*ABOUT THIS EXERCISE*: Omit the images and reproduce the rest of the entries exactly.

---- RECORDS TO USE

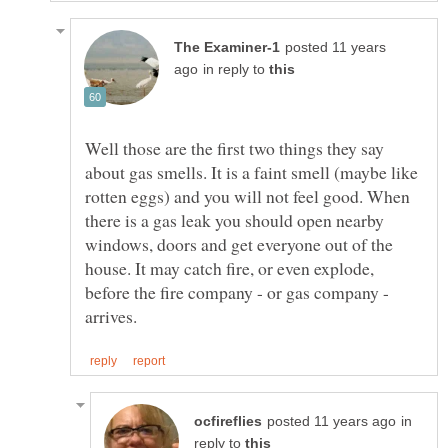
posted 11 years
in reply to
Well those are the first two things they say
about gas smells. It is a faint smell (maybe like
rotten eggs) and you will not feel good. When
there is a gas leak you should open nearby
windows, doors and get everyone out of the
house. It may catch fire, or even explode,
before the fire company - or gas company -
in
reply to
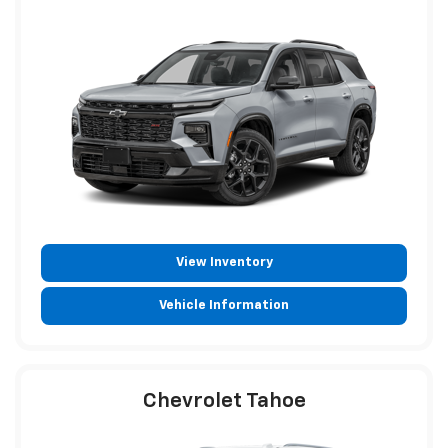
View Inventory
Vehicle Information
Chevrolet Tahoe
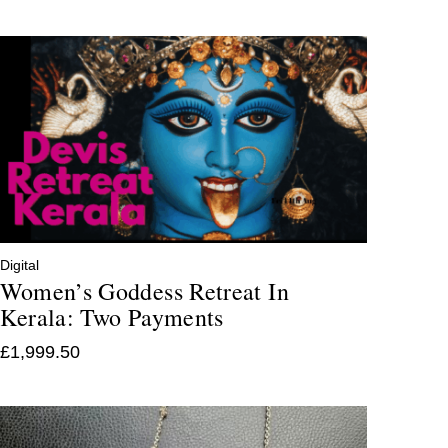
Digital
Women’s Goddess Retreat In
Kerala: Two Payments
£
1,999.50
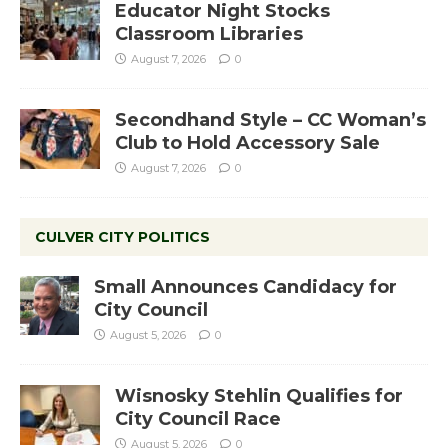
Educator Night Stocks
Classroom Libraries
August 7, 2026
0
Secondhand Style – CC Woman’s
Club to Hold Accessory Sale
August 7, 2026
0
CULVER CITY POLITICS
Small Announces Candidacy for
City Council
August 5, 2026
0
Wisnosky Stehlin Qualifies for
City Council Race
August 5, 2026
0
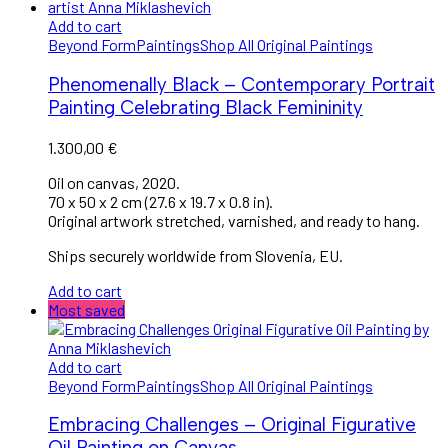
Add to cart
Beyond Form
Paintings
Shop All Original Paintings
Phenomenally Black – Contemporary Portrait
Painting Celebrating Black Femininity
1.300,00
€
Oil on canvas, 2020.
70 x 50 x 2 cm (27.6 x 19.7 x 0.8 in).
Original artwork stretched, varnished, and ready to hang.
Ships securely worldwide from Slovenia, EU.
Add to cart
Most saved
Add to cart
Beyond Form
Paintings
Shop All Original Paintings
Embracing Challenges – Original Figurative
Oil Painting on Canvas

--------

*THE ANSWER*:
posted 11 years
in reply to
Well those are the first two things they say
about gas smells. It is a faint smell (maybe like
rotten eggs) and you will not feel good. When
there is a gas leak you should open nearby
windows, doors and get everyone out of the
house. It may catch fire, or even explode,
before the fire company - or gas company -
in
reply to
View Inventory
Vehicle Information
Chevrolet Tahoe
Digital
Women’s Goddess Retreat In
Kerala: Two Payments
£
1,999.50
Educator Night Stocks
Classroom Libraries
August 7, 2026
0
Secondhand Style – CC Woman’s
Club to Hold Accessory Sale
August 7, 2026
0
CULVER CITY POLITICS
Small Announces Candidacy for
City Council
August 5, 2026
0
Wisnosky Stehlin Qualifies for
City Council Race
August 5, 2026
0
Add to cart
Beyond Form
Paintings
Shop All Original Paintings
Phenomenally Black – Contemporary Portrait
Painting Celebrating Black Femininity
1.300,00
€
Oil on canvas, 2020.
70 x 50 x 2 cm (27.6 x 19.7 x 0.8 in).
Original artwork stretched, varnished, and ready to hang.
Ships securely worldwide from Slovenia, EU.
Add to cart
Most saved
Add to cart
Beyond Form
Paintings
Shop All Original Paintings
Embracing Challenges – Original Figurative
Oil Painting on Canvas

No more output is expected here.